[Catharina Herman]
HERMAN (Catharina), eene Noordhollandsche vrouw, hoewel van klein aanzien in de wereld, nogtans om hare kloekmoedigheid, huwelijkstrouw en andere deugden, waardig aan de vergetelijkheid ontrukt te worden. Gedurende het beleg van Ostende, in de Nederlandsche beroerten, gelukte het de Spanjaarden, een goed aantal Hollandsche matrozen en eenige loodsen krijgsgevangen te nemen, welke zij voorts in ketenen kluisterden. Catharina was de huisvrouw van een dier ongelukkigen. De ramp, haren man overgekomen had zij niet vernomen, of haar besluit was straks gereed, om, ware het mogelijk, hem uit zijnen kerker te verlossen. Ten dien einde snijdt zij haar lang hoofdhaar af, verkleedt zich in mansgewaad, en begeeft zich naar de vijandelijke legerplaats voor Ostende.
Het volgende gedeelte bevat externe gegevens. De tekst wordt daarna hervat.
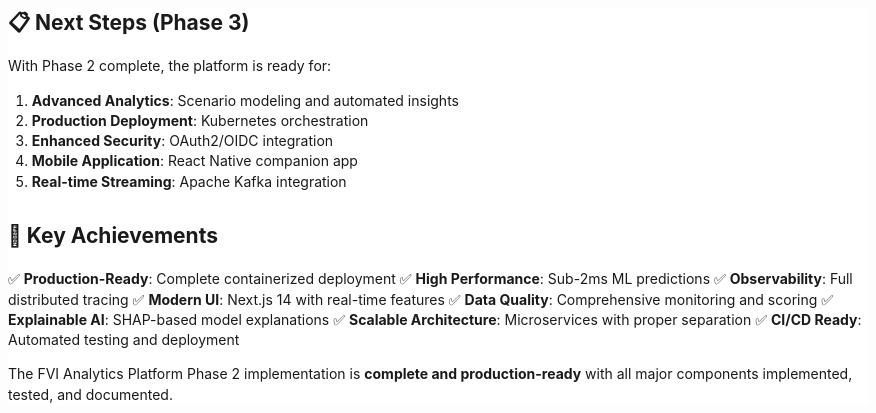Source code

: ## 📋 Next Steps (Phase 3)

With Phase 2 complete, the platform is ready for:

1. **Advanced Analytics**: Scenario modeling and automated insights
2. **Production Deployment**: Kubernetes orchestration
3. **Enhanced Security**: OAuth2/OIDC integration
4. **Mobile Application**: React Native companion app
5. **Real-time Streaming**: Apache Kafka integration

## 🎯 Key Achievements

✅ **Production-Ready**: Complete containerized deployment
✅ **High Performance**: Sub-2ms ML predictions
✅ **Observability**: Full distributed tracing
✅ **Modern UI**: Next.js 14 with real-time features
✅ **Data Quality**: Comprehensive monitoring and scoring
✅ **Explainable AI**: SHAP-based model explanations
✅ **Scalable Architecture**: Microservices with proper separation
✅ **CI/CD Ready**: Automated testing and deployment

The FVI Analytics Platform Phase 2 implementation is **complete and production-ready** with all major components implemented, tested, and documented.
Doch hier strekte hare uitmuntende ligchaamsschoonheid haar tot een hinderpaal. Door deze trok zij elks oogen tot zich; doch tevens hare spraak, welke haar, eerlang, voor eenen verspieder van prins Maurits deed houden. Op vermoeden gevat, werd zij insgelijks in den kerker geworpen, aan handen en voeten geboeid en zeer streng behandeld. Gelukkig nog zou zij zich gerekend hebben, indien zij met haren man dezelfde gevangenis ter bewaarplaats gekregen had. Doch deze troost mogt zij niet smaken. Tot vermeerdering van hare droefheid vernam zij, op zekeren dag, dat van de gevangene Hollanders, zeven met den dood gestraft en de overige voor altijd in ketenen zouden gesloten blijven, 't zij om hier te lande een zwaren arbeid te verrigten of om naar Spanje vervoerd te worden.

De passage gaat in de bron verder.